Patronen

Laat me eerst eens uitleggen wat het verschil is tussen een patroon, en een textuur, wat in het volgende onderdeel aan bod komt.

Een patroon is een afbeelding met specifieke kleuren en details. Met dit patroon kleur je net zoals een effen kleur of verloop. Wanneer je een patroon selecteert en penseelstreken aanbrengt met het verfgereedschap, wordt met elke penseelstreek dit patroon geverfd.
Texturen echter gebruiken de huidige stijl, bvb. een effen kleur.
Wanneer je bijvoorbeeld de textuur bakstenen selecteert en de voorgrondkleur geel is, verft u met elke penseelstreek geel met de textuur van bakstenen. Maar meer hierover in het volgende onderdeel.

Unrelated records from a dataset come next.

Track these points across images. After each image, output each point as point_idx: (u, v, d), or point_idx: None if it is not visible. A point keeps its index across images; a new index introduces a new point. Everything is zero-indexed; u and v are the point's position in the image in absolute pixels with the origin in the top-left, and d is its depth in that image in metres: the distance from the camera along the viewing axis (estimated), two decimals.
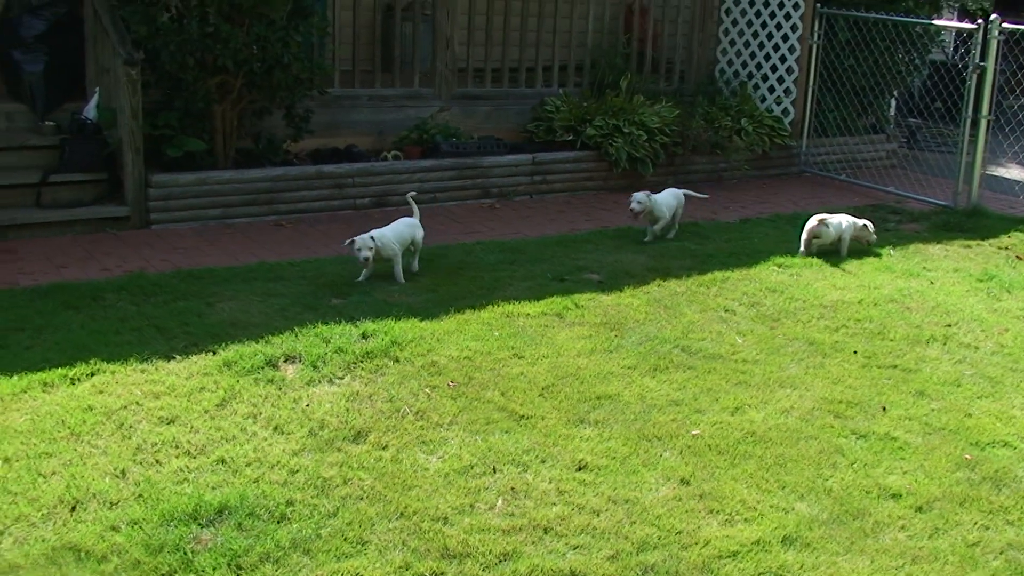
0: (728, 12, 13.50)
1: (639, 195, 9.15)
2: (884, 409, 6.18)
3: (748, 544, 4.71)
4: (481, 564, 4.43)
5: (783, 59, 13.00)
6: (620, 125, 11.48)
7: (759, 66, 13.24)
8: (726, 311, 7.65)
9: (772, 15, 13.04)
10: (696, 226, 10.16)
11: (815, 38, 12.89)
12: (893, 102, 14.70)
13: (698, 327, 7.26)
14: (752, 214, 10.93)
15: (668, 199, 9.52)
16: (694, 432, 5.71)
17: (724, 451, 5.54)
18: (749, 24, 13.28)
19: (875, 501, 5.19)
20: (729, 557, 4.61)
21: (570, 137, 11.58)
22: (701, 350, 6.86)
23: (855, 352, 7.02)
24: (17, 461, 5.01)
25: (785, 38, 12.94)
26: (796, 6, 12.79)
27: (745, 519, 4.92)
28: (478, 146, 11.12)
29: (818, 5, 12.81)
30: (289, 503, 4.78)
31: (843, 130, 13.35)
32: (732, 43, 13.49)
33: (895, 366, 6.86)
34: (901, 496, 5.24)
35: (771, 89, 13.15)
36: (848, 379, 6.58)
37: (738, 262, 8.87)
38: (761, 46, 13.17)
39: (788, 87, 13.04)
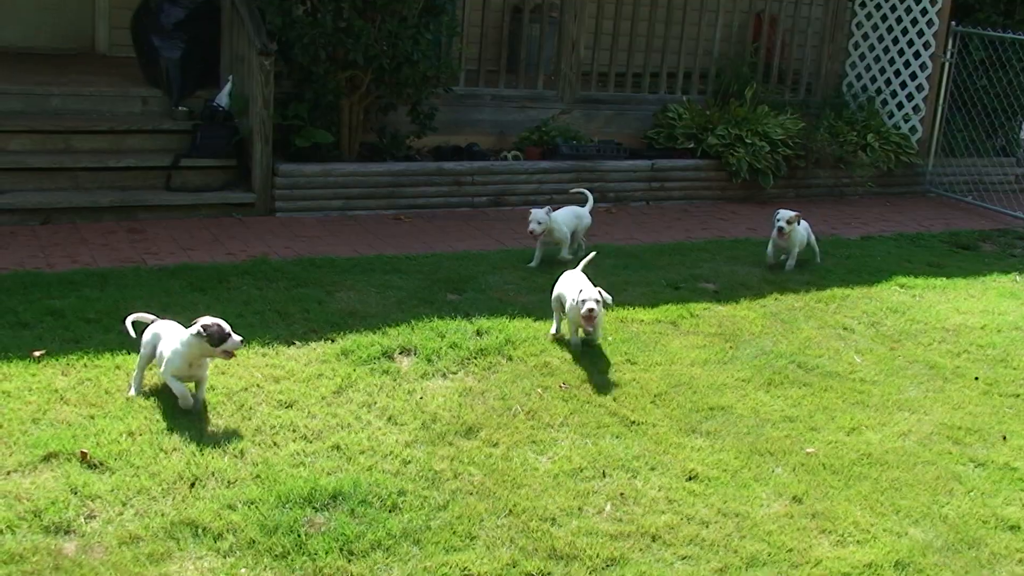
0: (859, 25, 13.24)
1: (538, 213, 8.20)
2: (1004, 438, 6.01)
3: (860, 566, 4.63)
4: (587, 567, 4.43)
5: (913, 76, 12.70)
6: (742, 135, 11.36)
7: (888, 82, 12.96)
8: (844, 329, 7.52)
9: (904, 31, 12.75)
10: (815, 241, 9.97)
11: (947, 56, 12.56)
12: None
13: (815, 343, 7.15)
14: (874, 231, 10.70)
15: (567, 217, 8.57)
16: (808, 450, 5.63)
17: (838, 471, 5.45)
18: (880, 39, 13.00)
19: (992, 531, 5.05)
20: None
21: (691, 145, 11.50)
22: (818, 367, 6.75)
23: (976, 378, 6.84)
24: (140, 435, 5.18)
25: (917, 55, 12.64)
26: (930, 23, 12.48)
27: (857, 541, 4.83)
28: (597, 149, 11.11)
29: (953, 23, 12.49)
30: (401, 493, 4.85)
31: (971, 151, 12.99)
32: (862, 57, 13.23)
33: (1018, 395, 6.66)
34: (1020, 528, 5.09)
35: (899, 106, 12.86)
36: (968, 405, 6.41)
37: (858, 279, 8.70)
38: (892, 62, 12.89)
39: (917, 104, 12.73)
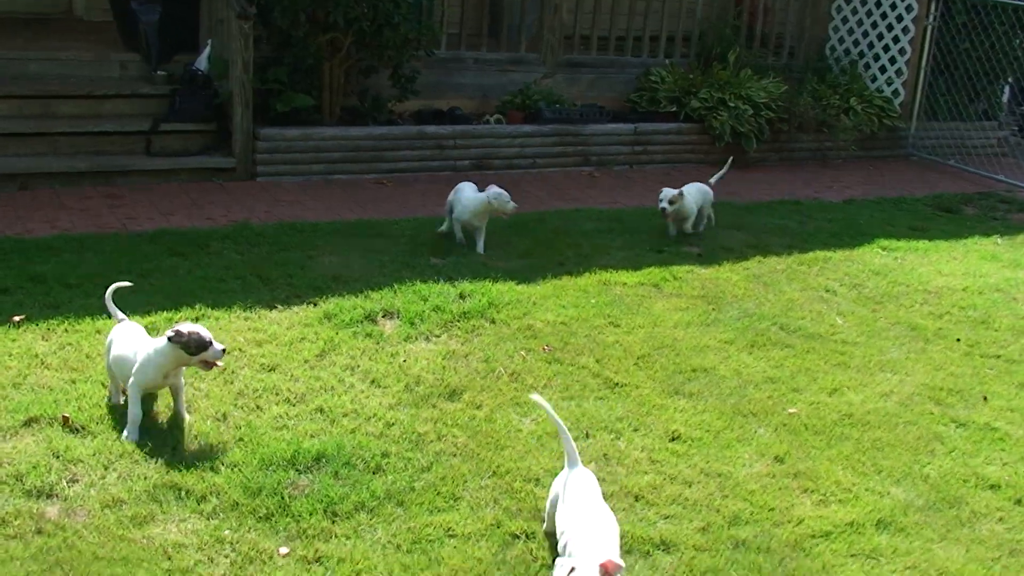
0: None
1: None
2: (985, 399, 6.04)
3: (841, 525, 4.65)
4: None
5: (896, 39, 12.67)
6: (725, 99, 11.33)
7: (871, 45, 12.93)
8: (827, 291, 7.54)
9: None
10: (798, 204, 10.00)
11: (931, 19, 12.54)
12: (1007, 89, 14.23)
13: (797, 306, 7.17)
14: (857, 195, 10.71)
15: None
16: (790, 410, 5.65)
17: (820, 431, 5.47)
18: (863, 2, 12.95)
19: (973, 491, 5.08)
20: (822, 537, 4.56)
21: (673, 108, 11.46)
22: (800, 329, 6.77)
23: (958, 340, 6.87)
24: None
25: (899, 18, 12.61)
26: None
27: (839, 500, 4.86)
28: (580, 113, 11.06)
29: None
30: (384, 455, 4.85)
31: (954, 115, 12.99)
32: (844, 20, 13.18)
33: (998, 356, 6.69)
34: (1000, 487, 5.13)
35: (882, 69, 12.84)
36: (950, 366, 6.44)
37: (840, 243, 8.72)
38: (874, 25, 12.85)
39: (900, 68, 12.72)
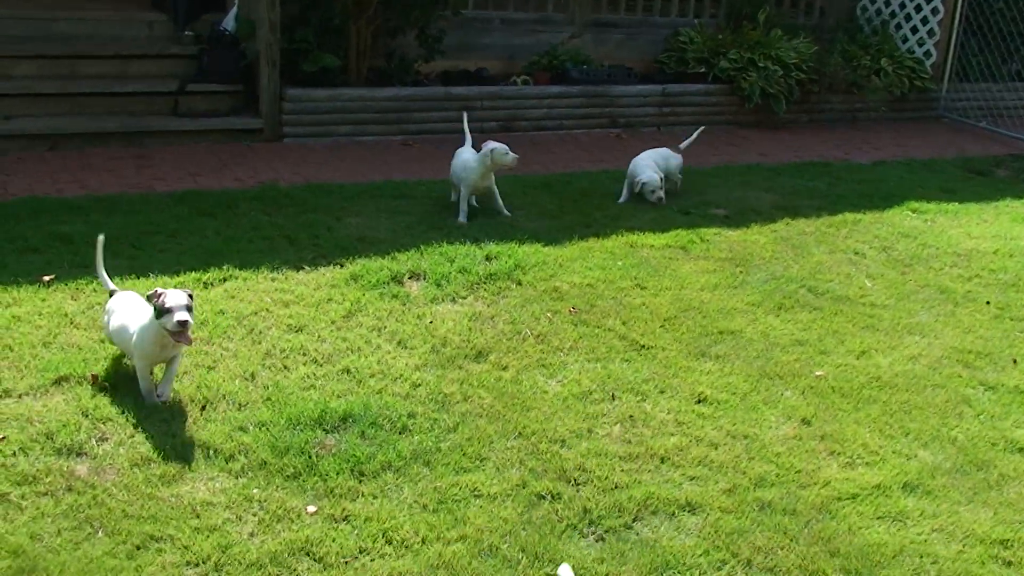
0: None
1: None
2: (1015, 362, 5.99)
3: (868, 488, 4.64)
4: (598, 488, 4.45)
5: None
6: (755, 59, 11.21)
7: (902, 5, 12.73)
8: (856, 254, 7.47)
9: None
10: (827, 166, 9.91)
11: None
12: None
13: (826, 268, 7.12)
14: (887, 156, 10.60)
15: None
16: (817, 373, 5.62)
17: (848, 394, 5.44)
18: None
19: (1001, 454, 5.05)
20: (848, 499, 4.55)
21: (702, 69, 11.35)
22: (828, 291, 6.72)
23: (988, 303, 6.80)
24: None
25: None
26: None
27: (866, 463, 4.84)
28: (608, 74, 10.98)
29: None
30: (411, 416, 4.87)
31: (986, 76, 12.80)
32: None
33: None
34: None
35: (914, 30, 12.65)
36: (979, 329, 6.39)
37: (870, 205, 8.64)
38: None
39: (932, 28, 12.53)
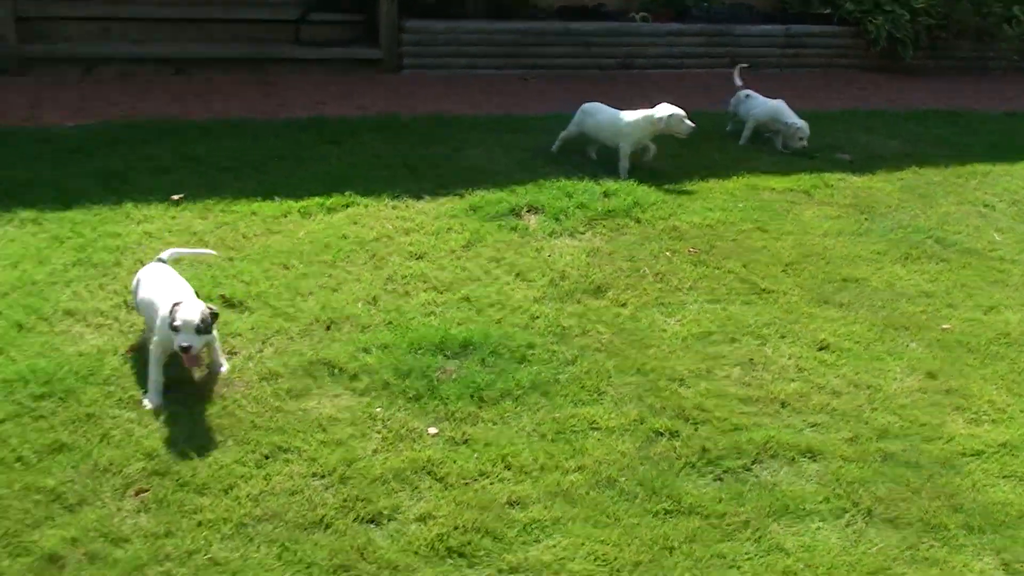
0: None
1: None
2: None
3: (994, 445, 4.52)
4: (716, 429, 4.42)
5: None
6: (881, 2, 10.86)
7: None
8: (985, 206, 7.24)
9: None
10: (955, 115, 9.59)
11: None
12: None
13: (954, 220, 6.91)
14: (1018, 108, 10.21)
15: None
16: (944, 326, 5.48)
17: (974, 349, 5.30)
18: None
19: None
20: (973, 456, 4.44)
21: (827, 11, 11.04)
22: (956, 243, 6.53)
23: None
24: (277, 279, 5.29)
25: None
26: None
27: (992, 420, 4.72)
28: (729, 13, 10.76)
29: None
30: (530, 346, 4.89)
31: None
32: None
33: None
34: None
35: None
36: None
37: (1000, 156, 8.34)
38: None
39: None
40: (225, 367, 4.53)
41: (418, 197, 6.37)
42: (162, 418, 4.18)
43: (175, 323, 4.16)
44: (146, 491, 3.83)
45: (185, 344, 4.15)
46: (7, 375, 4.38)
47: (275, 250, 5.58)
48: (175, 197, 6.04)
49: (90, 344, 4.65)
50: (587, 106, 7.32)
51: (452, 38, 9.49)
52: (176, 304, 4.21)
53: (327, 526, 3.74)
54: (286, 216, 5.99)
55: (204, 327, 4.18)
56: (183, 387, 4.37)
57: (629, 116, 7.06)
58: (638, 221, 6.34)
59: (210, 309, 4.24)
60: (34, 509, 3.72)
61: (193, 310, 4.17)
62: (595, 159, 7.31)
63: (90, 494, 3.80)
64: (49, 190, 6.07)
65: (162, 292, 4.38)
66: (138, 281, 4.60)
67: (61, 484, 3.83)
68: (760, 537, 3.85)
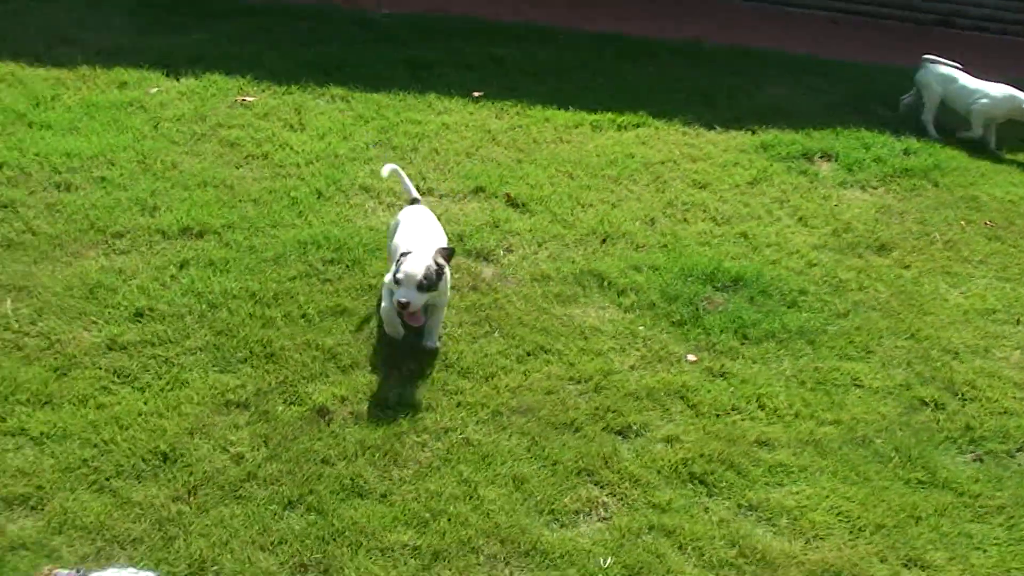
0: None
1: None
2: None
3: None
4: (985, 408, 4.23)
5: None
6: None
7: None
8: None
9: None
10: None
11: None
12: None
13: None
14: None
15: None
16: None
17: None
18: None
19: None
20: None
21: None
22: None
23: None
24: (560, 187, 5.40)
25: None
26: None
27: None
28: None
29: None
30: (802, 292, 4.80)
31: None
32: None
33: None
34: None
35: None
36: None
37: None
38: None
39: None
40: (436, 345, 4.11)
41: (709, 127, 6.31)
42: None
43: (398, 275, 3.93)
44: (412, 366, 4.05)
45: (403, 300, 3.89)
46: (303, 237, 4.70)
47: (562, 158, 5.68)
48: (476, 94, 6.24)
49: (380, 220, 4.91)
50: (943, 70, 6.82)
51: None
52: (403, 255, 3.99)
53: (576, 429, 3.85)
54: (577, 127, 6.08)
55: (427, 284, 3.90)
56: (460, 275, 4.55)
57: (995, 90, 6.62)
58: (936, 185, 6.05)
59: (437, 266, 3.94)
60: (311, 364, 4.01)
61: (418, 264, 3.91)
62: (901, 112, 6.97)
63: (363, 358, 4.06)
64: (360, 71, 6.39)
65: (406, 239, 4.13)
66: (396, 223, 4.35)
67: (338, 345, 4.11)
68: (1013, 525, 3.70)
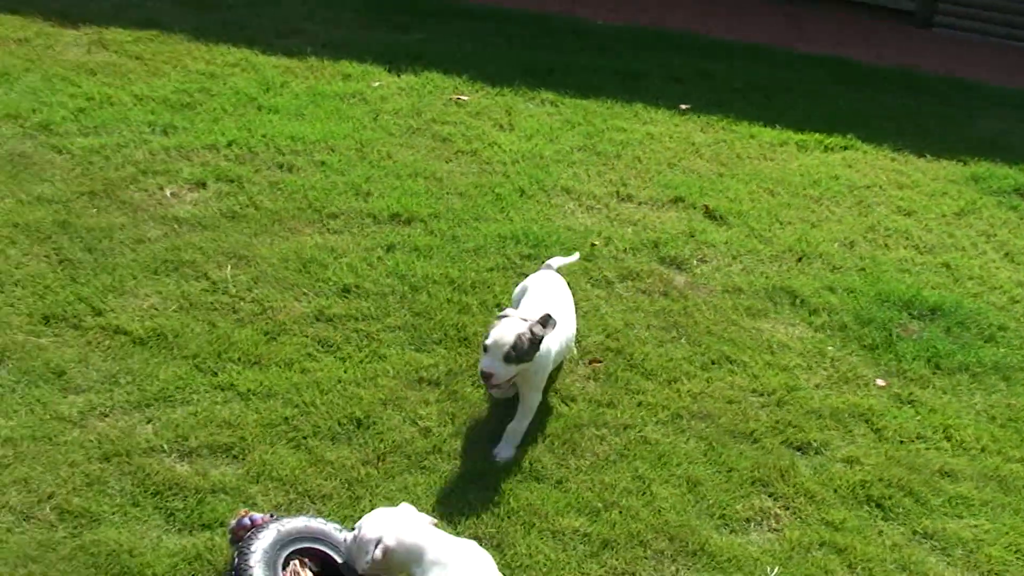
0: None
1: None
2: None
3: None
4: None
5: None
6: None
7: None
8: None
9: None
10: None
11: None
12: None
13: None
14: None
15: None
16: None
17: None
18: None
19: None
20: None
21: None
22: None
23: None
24: (761, 203, 5.40)
25: None
26: None
27: None
28: None
29: None
30: (1001, 328, 4.67)
31: None
32: None
33: None
34: None
35: None
36: None
37: None
38: None
39: None
40: (508, 456, 3.62)
41: (919, 154, 6.18)
42: (625, 303, 4.48)
43: (486, 339, 3.49)
44: (600, 362, 4.16)
45: (486, 370, 3.46)
46: (503, 232, 4.88)
47: (764, 175, 5.69)
48: (683, 106, 6.31)
49: (578, 221, 5.04)
50: None
51: (990, 2, 8.91)
52: (500, 316, 3.58)
53: (755, 440, 3.88)
54: (782, 145, 6.07)
55: (516, 355, 3.44)
56: (652, 280, 4.64)
57: None
58: None
59: (532, 334, 3.47)
60: None
61: (509, 331, 3.44)
62: None
63: None
64: (571, 77, 6.55)
65: (528, 302, 3.82)
66: (524, 288, 3.99)
67: None
68: None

Om te kleuren met een patroon selecteer je de optie “Patroon” onder de knop “Stijl” (5).
Je klikt vervolgens op het vak 1 of 2 voor de voorgrond en de rand, en 3 of 4 voor de achtergrond en de vulling.
Dit opent het dialoogvenster “Eigenschappen van materiaal” waarin het tabblad “Patroon” is geselecteerd.
Het tabblad “patroon” heeft slechts twee opties, de “Hoek” en de “Schaal”. Beiden lijken me duidelijk.
Klik het pijltje naast het voorbeeldvenster “huidig patroon” om een ander patroon te kiezen.
Wens je zelf een patroon toe te voegen van één of andere foto, sla deze foto dan op in de map “Patronen” van de Paint Shop Pro Photo-programmamap of in de map “Mijn documenten” – “Mijn PSP-bestanden” – “Patronen”.

 

Texturen

We kunnen texturen gebruiken op de huidige kleur, een verloop of een patroon, zowel als voor- en achtergrondstreken of -vullingen.
Het enige wat je hiervoor hoeft te doen is het selectievakje “Textuur” te selecteren in het dialoogvenster “Eigenschappen van materiaal”, en een textuur te kiezen in het lijstje.
Hoe we dit dialoogvenster openen zouden we nu wel al moeten weten.

 

Om zelf een afbeelding op te slaan als textuur maak je eerst de afbeelding, je slaat deze op als .bmp bestand in de map Texturen van de Paint Shop Pro Photo-programmamap of in de map “Mijn documenten” – “Mijn PSP-bestanden” – “Texturen”.
De opgeslagen textuur zal worden weergegeven in de vervolgkeuzelijst “Textuur”.

 

Staaltjes toevoegen

Wanneer je een bepaalde kleur, textuur of patroon in de toekomst nog wil gebruiken, is het aangeraden deze toe te voegen aan het lijstje met Materialen (1).

Klik hiervoor de knop “Aan staaltjes toevoegen” (2) onderaan het dialoogvenster “Eigenschappen van materialen”. Geef het staal een naam (3), en klik de knop OK.
Het staaltje wordt toegevoegd aan de lijst met materialen (4).